Reproduce the entries below verbatim, beginning with the line that contains "pose: elev=115.1 azim=128.0" and continuing through the final line of the entries, inclusive.
Start of Data in this exercise
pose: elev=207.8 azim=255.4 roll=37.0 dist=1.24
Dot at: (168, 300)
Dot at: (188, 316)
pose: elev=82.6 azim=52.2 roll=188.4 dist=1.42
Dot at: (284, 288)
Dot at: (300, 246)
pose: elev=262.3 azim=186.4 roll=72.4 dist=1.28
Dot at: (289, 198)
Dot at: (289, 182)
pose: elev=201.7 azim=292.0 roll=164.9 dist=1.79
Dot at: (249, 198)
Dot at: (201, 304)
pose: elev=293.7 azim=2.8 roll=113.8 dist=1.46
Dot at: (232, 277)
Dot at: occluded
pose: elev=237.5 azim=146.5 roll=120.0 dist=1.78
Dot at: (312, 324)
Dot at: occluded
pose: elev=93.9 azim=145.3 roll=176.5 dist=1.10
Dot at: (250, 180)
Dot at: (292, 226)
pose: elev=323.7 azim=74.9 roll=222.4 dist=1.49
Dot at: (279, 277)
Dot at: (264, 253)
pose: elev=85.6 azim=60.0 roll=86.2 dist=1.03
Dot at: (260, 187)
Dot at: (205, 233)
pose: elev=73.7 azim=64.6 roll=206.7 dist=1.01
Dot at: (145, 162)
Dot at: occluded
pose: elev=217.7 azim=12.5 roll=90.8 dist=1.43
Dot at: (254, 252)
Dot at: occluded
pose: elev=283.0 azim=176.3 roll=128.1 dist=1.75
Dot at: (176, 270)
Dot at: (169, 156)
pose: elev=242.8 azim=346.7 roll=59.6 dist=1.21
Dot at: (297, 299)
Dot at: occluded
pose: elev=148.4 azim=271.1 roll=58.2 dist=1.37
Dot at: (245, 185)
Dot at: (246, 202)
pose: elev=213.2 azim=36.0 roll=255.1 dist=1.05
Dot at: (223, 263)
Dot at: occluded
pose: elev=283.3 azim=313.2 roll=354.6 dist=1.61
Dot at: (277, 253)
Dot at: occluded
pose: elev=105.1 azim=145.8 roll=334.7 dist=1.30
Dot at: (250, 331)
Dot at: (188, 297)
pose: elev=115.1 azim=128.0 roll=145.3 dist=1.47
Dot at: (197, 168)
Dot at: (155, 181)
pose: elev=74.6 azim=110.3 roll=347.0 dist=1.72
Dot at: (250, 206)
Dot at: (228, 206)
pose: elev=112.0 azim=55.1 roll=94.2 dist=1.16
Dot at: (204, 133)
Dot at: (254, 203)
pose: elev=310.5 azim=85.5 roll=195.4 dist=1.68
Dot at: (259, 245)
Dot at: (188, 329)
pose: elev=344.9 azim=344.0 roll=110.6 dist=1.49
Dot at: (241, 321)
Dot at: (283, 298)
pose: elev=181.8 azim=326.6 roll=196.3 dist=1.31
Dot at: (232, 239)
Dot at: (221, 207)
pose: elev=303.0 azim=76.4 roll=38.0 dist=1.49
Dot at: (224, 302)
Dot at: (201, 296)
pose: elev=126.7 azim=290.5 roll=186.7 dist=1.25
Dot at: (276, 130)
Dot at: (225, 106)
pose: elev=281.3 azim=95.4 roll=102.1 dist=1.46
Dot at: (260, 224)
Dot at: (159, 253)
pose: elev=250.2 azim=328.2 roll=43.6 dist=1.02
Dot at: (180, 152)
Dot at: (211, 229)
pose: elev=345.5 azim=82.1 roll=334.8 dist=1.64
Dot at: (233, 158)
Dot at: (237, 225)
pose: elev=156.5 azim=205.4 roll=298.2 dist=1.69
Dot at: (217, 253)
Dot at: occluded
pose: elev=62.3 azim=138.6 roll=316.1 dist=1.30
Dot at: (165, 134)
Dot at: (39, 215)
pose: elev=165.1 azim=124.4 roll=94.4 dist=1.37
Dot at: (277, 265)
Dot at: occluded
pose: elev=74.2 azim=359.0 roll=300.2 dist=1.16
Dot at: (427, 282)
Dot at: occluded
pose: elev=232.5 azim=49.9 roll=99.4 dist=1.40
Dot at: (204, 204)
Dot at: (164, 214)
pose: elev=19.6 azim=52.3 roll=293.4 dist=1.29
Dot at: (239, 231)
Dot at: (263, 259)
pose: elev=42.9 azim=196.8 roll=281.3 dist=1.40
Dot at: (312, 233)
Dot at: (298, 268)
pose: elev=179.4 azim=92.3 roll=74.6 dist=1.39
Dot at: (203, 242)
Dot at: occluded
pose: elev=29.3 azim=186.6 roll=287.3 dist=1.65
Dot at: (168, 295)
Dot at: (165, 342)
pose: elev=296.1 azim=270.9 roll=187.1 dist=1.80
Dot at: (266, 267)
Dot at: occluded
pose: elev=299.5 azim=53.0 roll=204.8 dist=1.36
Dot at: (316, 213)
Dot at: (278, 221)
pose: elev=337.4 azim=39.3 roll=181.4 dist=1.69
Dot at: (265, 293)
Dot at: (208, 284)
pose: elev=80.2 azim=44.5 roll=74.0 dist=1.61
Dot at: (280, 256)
End of Data in this exercise
• _The response_
pose: elev=115.1 azim=128.0 roll=145.3 dist=1.47
Dot at: (197, 168)
Dot at: (155, 181)
pose: elev=74.6 azim=110.3 roll=347.0 dist=1.72
Dot at: (250, 206)
Dot at: (228, 206)
pose: elev=112.0 azim=55.1 roll=94.2 dist=1.16
Dot at: (204, 133)
Dot at: (254, 203)
pose: elev=310.5 azim=85.5 roll=195.4 dist=1.68
Dot at: (259, 245)
Dot at: (188, 329)
pose: elev=344.9 azim=344.0 roll=110.6 dist=1.49
Dot at: (241, 321)
Dot at: (283, 298)
pose: elev=181.8 azim=326.6 roll=196.3 dist=1.31
Dot at: (232, 239)
Dot at: (221, 207)
pose: elev=303.0 azim=76.4 roll=38.0 dist=1.49
Dot at: (224, 302)
Dot at: (201, 296)
pose: elev=126.7 azim=290.5 roll=186.7 dist=1.25
Dot at: (276, 130)
Dot at: (225, 106)
pose: elev=281.3 azim=95.4 roll=102.1 dist=1.46
Dot at: (260, 224)
Dot at: (159, 253)
pose: elev=250.2 azim=328.2 roll=43.6 dist=1.02
Dot at: (180, 152)
Dot at: (211, 229)
pose: elev=345.5 azim=82.1 roll=334.8 dist=1.64
Dot at: (233, 158)
Dot at: (237, 225)
pose: elev=156.5 azim=205.4 roll=298.2 dist=1.69
Dot at: (217, 253)
Dot at: occluded
pose: elev=62.3 azim=138.6 roll=316.1 dist=1.30
Dot at: (165, 134)
Dot at: (39, 215)
pose: elev=165.1 azim=124.4 roll=94.4 dist=1.37
Dot at: (277, 265)
Dot at: occluded
pose: elev=74.2 azim=359.0 roll=300.2 dist=1.16
Dot at: (427, 282)
Dot at: occluded
pose: elev=232.5 azim=49.9 roll=99.4 dist=1.40
Dot at: (204, 204)
Dot at: (164, 214)
pose: elev=19.6 azim=52.3 roll=293.4 dist=1.29
Dot at: (239, 231)
Dot at: (263, 259)
pose: elev=42.9 azim=196.8 roll=281.3 dist=1.40
Dot at: (312, 233)
Dot at: (298, 268)
pose: elev=179.4 azim=92.3 roll=74.6 dist=1.39
Dot at: (203, 242)
Dot at: occluded
pose: elev=29.3 azim=186.6 roll=287.3 dist=1.65
Dot at: (168, 295)
Dot at: (165, 342)
pose: elev=296.1 azim=270.9 roll=187.1 dist=1.80
Dot at: (266, 267)
Dot at: occluded
pose: elev=299.5 azim=53.0 roll=204.8 dist=1.36
Dot at: (316, 213)
Dot at: (278, 221)
pose: elev=337.4 azim=39.3 roll=181.4 dist=1.69
Dot at: (265, 293)
Dot at: (208, 284)
pose: elev=80.2 azim=44.5 roll=74.0 dist=1.61
Dot at: (280, 256)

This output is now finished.